I was at NAACL 2010 and saw this paper presented, and a lot of it went over my head. Now, having taken a course and read a textbook on structured prediction, it was a lot easier than I seemed to remember it being. The beginning is a little math heavy, understandably, but the entire second half of the paper is just a list of models you can apply this technique to, with results for each one.
There isn’t that much more to explain here than the title - typically, unsupervised learning has been done with generative multinomial models, because that’s what people know how to do. In supervised learning it has recently been made abundantly clear that the ability to use arbitrary (though hopefully locally factored) features in a model gives it much better performance than simple multinomial models. This paper shows a general method for using those same kinds of features in unsupervised learning, replacing locally-normalized multinomial models with locally-normalized logistic regression models.

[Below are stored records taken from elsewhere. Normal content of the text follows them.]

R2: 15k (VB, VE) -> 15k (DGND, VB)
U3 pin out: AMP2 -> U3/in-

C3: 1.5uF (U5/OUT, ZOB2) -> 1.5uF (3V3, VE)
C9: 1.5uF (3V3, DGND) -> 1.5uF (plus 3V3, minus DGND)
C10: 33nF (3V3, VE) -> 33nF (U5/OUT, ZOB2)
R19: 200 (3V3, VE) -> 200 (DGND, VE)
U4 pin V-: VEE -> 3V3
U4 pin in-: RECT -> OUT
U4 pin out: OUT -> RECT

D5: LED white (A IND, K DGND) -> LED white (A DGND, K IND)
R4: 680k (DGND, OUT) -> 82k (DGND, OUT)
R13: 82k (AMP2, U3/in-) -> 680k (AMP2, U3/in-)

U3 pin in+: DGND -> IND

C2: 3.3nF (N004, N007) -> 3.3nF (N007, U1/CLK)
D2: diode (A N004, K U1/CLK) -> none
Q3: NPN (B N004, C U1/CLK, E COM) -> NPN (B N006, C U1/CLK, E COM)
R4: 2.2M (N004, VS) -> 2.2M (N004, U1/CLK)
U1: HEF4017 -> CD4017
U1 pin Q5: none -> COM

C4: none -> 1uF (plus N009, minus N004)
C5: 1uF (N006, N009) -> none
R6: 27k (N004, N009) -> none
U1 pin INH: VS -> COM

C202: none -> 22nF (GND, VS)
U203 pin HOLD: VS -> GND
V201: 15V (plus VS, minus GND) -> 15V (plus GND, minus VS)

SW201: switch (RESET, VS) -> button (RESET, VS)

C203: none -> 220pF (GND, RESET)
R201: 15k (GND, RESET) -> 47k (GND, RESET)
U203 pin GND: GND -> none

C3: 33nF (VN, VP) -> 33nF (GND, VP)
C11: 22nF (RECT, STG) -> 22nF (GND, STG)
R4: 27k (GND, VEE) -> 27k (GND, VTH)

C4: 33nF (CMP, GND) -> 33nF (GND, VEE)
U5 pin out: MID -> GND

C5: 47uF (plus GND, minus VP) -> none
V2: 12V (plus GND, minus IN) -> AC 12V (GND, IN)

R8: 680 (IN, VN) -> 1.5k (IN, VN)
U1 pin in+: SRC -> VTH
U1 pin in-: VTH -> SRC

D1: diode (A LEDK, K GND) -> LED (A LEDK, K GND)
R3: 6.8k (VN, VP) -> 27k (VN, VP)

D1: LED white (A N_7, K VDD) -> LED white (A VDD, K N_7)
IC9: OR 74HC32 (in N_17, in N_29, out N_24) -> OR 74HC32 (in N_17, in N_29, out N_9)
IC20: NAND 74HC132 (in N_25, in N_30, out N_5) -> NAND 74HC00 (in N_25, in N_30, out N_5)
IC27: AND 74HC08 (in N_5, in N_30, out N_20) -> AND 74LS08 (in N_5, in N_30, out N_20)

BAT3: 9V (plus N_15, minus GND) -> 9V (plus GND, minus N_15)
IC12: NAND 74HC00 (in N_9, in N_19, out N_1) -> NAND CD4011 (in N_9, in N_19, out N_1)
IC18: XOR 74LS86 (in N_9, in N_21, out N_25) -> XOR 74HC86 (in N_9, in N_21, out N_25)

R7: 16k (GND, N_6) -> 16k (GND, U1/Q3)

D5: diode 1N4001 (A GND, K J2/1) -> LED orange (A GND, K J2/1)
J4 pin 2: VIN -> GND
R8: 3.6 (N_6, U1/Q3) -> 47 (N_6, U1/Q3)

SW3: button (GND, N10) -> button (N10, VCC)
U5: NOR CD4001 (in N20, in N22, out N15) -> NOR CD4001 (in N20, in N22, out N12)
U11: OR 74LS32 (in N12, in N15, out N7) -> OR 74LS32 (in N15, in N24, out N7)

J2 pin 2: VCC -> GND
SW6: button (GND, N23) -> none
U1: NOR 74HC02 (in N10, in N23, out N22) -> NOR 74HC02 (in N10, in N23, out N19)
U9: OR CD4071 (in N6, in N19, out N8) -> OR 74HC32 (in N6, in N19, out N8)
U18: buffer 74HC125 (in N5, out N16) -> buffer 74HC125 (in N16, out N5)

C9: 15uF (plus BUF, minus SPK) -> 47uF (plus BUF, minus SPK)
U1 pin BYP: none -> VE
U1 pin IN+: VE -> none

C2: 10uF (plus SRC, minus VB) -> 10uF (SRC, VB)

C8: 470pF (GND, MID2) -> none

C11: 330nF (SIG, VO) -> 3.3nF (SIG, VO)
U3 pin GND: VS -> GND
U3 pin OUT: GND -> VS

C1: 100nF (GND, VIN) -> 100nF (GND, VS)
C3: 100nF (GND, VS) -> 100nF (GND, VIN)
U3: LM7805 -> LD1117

It turns out you can still use EM in this case. The E step is the same (with a minor detail I won’t go into here), and in the M step where you would normally do a simple, closed form calculation to maximize your model parameters given expected counts from the E step, instead you take a step down the gradient using LBFGS, because there is no closed form solution anymore. You can also just calculate the gradient of the log likelihood function and optimize it directly, bypassing EM and giving better performance in the process, for some of their experiments.
For their results they give four examples (POS tagging, dependency parsing, word alignment and word segmentation), and on all of them they present state-of-the-art unsupervised results. Very impressive. This is an important paper to know about and understand, I think.